Prompt 1:
Answer these from the San Jac student article:
(a) In what town is the Bates Collision Center?
(b) What is the student's major?
(c) In what year did the annual tradition begin?
Prompt 2: Reproduce the part of the San Jac student article starting with "Wrapping gifts can" and going on through "Head Start program.".

Text shown:
────────────────

San Jac student receives wheels of fortune

Mar 8, 2022Neesha Hosein

Wrapping gifts can be a fun yet daunting task. Imagine if the gift was a car.

The Bates Collision Center in Channelview did just that, making the recent holiday season extra special for San Jacinto College student Destini Rhodes. The education major received a mystery vehicle loaded with even more wrapped gifts as part of the annual Responsible Parenting Award organized by Bates and Harris County Department of Education's Head Start program.

Destiny Rhodes' car

"We wanted to do something more than just talk about family and family values," said Lee Bates, Bates Collision Center president. "Responsible parenting is so important, but it becomes even harder in some families where all the pieces aren't in place. One big piece that's often missing is reliable family transportation."

Their annual tradition began in 1999 after a car repair colleague did the same, inspiring the Bates. Since then, the company has given two refurbished vehicles each year to Head Start parents who demonstrate responsible parenting.

────────────────

Data listing:
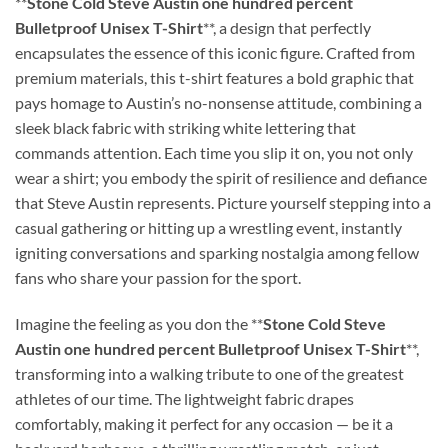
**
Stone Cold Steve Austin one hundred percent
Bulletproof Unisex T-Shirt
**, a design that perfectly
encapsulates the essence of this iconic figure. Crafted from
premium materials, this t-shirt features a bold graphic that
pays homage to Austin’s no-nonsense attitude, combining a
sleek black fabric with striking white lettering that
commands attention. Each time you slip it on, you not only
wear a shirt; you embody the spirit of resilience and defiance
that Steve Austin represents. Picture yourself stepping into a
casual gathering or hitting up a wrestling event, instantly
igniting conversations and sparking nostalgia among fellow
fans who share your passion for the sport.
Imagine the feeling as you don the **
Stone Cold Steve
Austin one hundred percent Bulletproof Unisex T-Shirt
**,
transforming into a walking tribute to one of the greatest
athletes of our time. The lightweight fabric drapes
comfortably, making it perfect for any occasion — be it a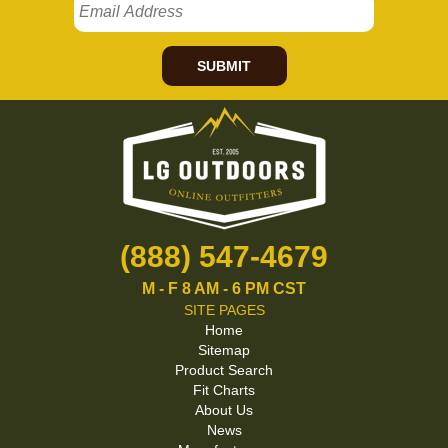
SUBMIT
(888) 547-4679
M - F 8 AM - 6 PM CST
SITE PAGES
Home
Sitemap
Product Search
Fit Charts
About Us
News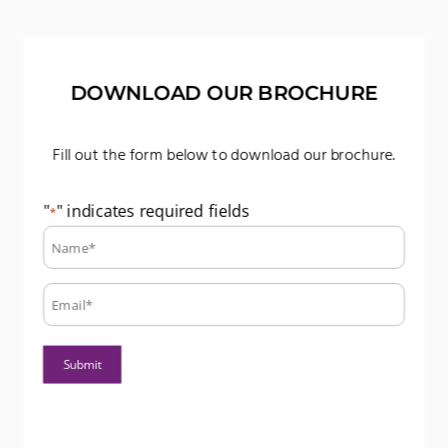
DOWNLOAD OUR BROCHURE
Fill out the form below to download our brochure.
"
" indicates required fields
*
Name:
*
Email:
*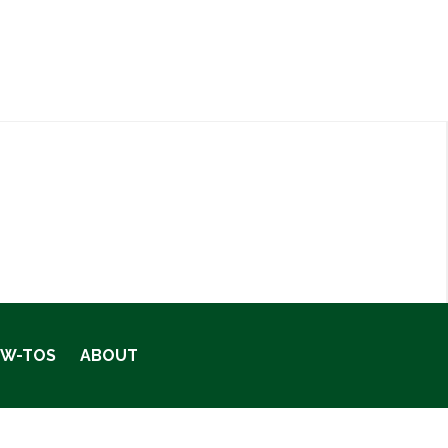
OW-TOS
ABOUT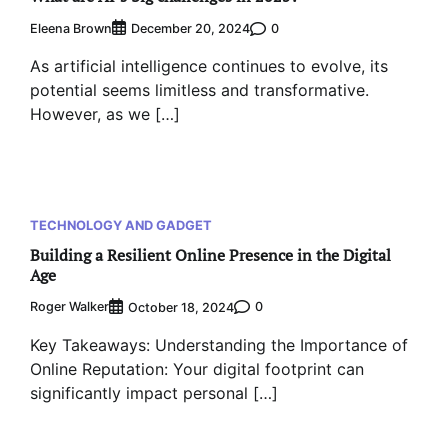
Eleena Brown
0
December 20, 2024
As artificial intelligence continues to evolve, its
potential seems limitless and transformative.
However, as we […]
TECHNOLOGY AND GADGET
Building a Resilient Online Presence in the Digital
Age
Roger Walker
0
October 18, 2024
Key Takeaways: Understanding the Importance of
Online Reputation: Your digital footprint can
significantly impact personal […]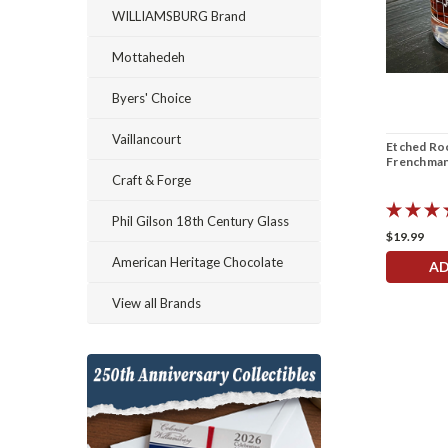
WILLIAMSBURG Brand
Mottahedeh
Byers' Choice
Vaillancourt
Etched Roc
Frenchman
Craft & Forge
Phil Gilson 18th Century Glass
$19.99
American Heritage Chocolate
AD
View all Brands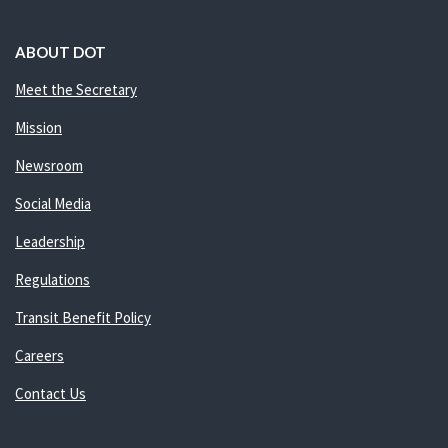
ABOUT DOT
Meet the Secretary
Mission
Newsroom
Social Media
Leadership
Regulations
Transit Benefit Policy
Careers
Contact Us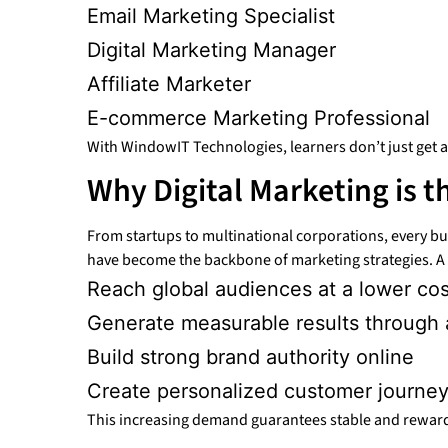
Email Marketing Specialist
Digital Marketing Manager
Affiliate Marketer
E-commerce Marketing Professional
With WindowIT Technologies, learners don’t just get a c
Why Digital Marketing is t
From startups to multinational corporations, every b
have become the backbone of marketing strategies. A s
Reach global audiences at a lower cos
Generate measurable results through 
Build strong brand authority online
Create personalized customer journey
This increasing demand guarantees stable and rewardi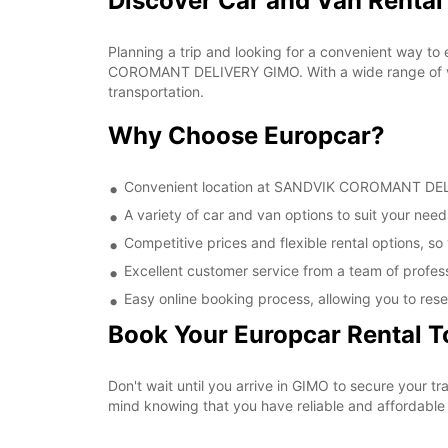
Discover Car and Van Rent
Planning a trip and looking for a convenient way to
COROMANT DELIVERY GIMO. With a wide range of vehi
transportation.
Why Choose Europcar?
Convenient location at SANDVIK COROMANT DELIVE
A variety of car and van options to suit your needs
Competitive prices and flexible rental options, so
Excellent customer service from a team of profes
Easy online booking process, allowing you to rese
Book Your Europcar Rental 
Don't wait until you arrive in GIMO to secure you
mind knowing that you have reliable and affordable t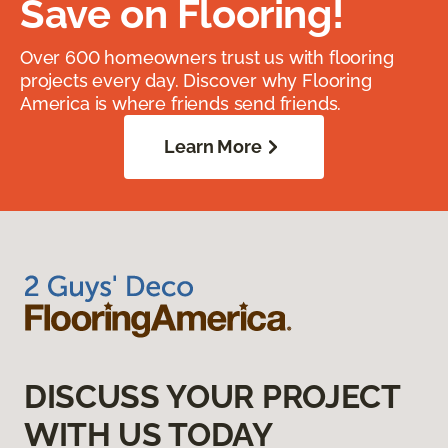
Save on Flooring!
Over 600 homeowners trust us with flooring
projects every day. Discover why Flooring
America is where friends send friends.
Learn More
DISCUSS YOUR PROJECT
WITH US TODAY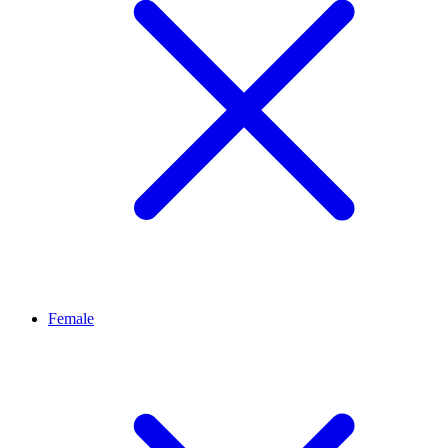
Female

────────────────

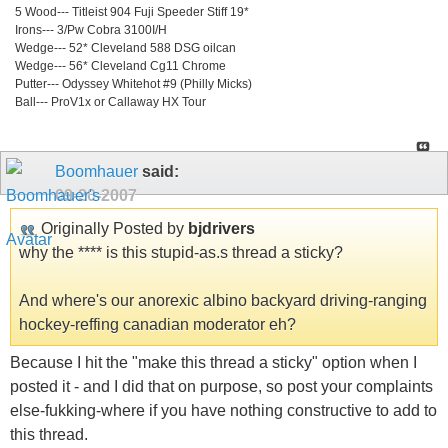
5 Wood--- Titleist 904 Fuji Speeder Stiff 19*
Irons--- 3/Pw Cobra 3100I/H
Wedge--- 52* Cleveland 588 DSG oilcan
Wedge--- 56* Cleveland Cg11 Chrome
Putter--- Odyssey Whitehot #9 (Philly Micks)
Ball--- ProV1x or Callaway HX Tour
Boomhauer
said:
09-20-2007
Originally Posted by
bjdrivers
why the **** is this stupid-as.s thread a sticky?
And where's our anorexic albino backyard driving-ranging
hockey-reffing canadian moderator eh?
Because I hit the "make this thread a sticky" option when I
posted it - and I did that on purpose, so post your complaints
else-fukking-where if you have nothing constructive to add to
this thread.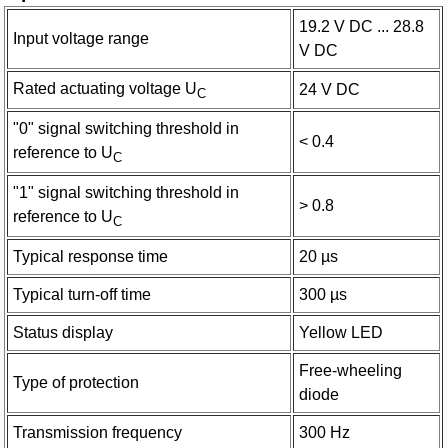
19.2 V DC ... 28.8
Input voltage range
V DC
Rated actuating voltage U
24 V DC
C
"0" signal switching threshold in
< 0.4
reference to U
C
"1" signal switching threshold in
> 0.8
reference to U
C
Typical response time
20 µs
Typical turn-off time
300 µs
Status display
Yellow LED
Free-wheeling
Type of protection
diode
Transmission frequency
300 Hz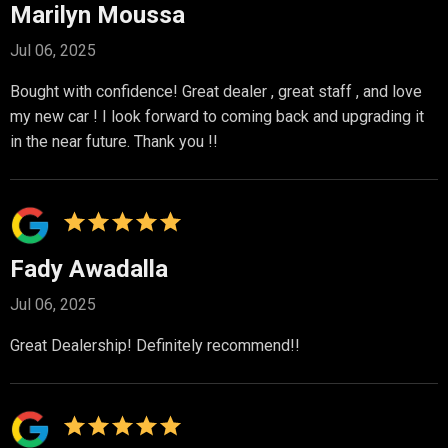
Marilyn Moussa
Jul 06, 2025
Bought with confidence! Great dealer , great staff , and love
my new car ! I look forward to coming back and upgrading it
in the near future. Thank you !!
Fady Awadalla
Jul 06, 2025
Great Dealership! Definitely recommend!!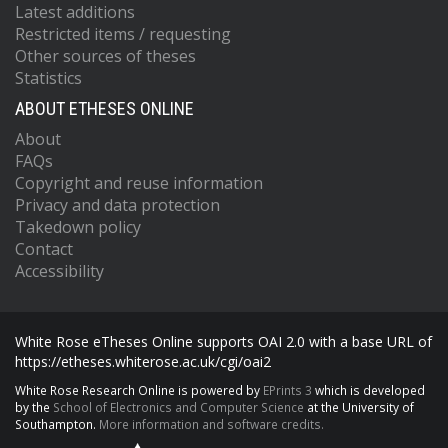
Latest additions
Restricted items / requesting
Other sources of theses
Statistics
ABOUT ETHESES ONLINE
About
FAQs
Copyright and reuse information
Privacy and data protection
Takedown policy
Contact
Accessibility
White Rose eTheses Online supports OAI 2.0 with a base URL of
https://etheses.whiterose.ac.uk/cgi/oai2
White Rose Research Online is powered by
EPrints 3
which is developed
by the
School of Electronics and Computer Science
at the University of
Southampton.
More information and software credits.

────────────────

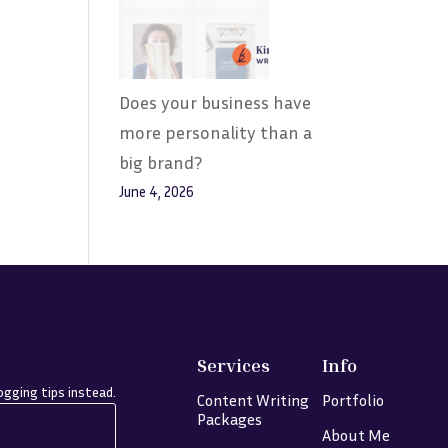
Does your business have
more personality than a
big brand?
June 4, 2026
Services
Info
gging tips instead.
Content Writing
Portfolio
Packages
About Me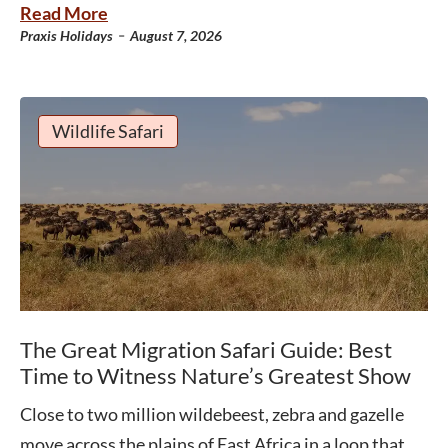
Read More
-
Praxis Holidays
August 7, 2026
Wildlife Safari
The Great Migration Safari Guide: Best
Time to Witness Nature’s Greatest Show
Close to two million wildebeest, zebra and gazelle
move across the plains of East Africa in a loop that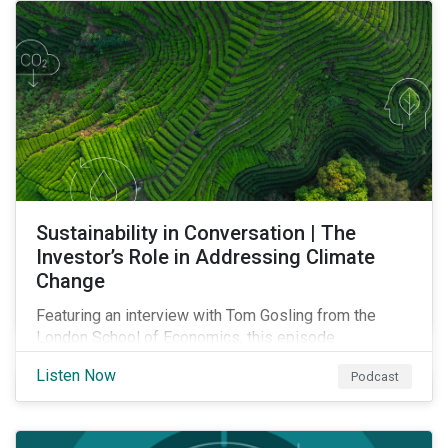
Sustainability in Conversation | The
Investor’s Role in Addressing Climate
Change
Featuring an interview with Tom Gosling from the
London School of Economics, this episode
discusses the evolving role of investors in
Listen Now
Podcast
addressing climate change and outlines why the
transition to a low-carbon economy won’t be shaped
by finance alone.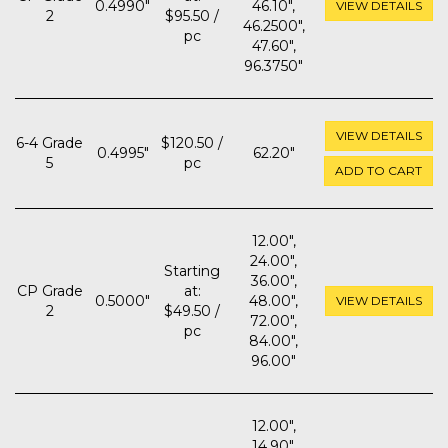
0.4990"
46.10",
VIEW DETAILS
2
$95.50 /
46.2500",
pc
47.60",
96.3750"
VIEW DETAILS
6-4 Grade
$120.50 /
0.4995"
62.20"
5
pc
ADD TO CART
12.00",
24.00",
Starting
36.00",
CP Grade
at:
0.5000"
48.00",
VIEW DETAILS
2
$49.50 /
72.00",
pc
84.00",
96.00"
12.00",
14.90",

────────────────

Expected answer 1:
(a) Channelview
(b) Education
(c) 1999

Expected answer 2:
Wrapping gifts can be a fun yet daunting task. Imagine if the gift was a car.

The Bates Collision Center in Channelview did just that, making the recent holiday season extra special for San Jacinto College student Destini Rhodes. The education major received a mystery vehicle loaded with even more wrapped gifts as part of the annual Responsible Parenting Award organized by Bates and Harris County Department of Education's Head Start program.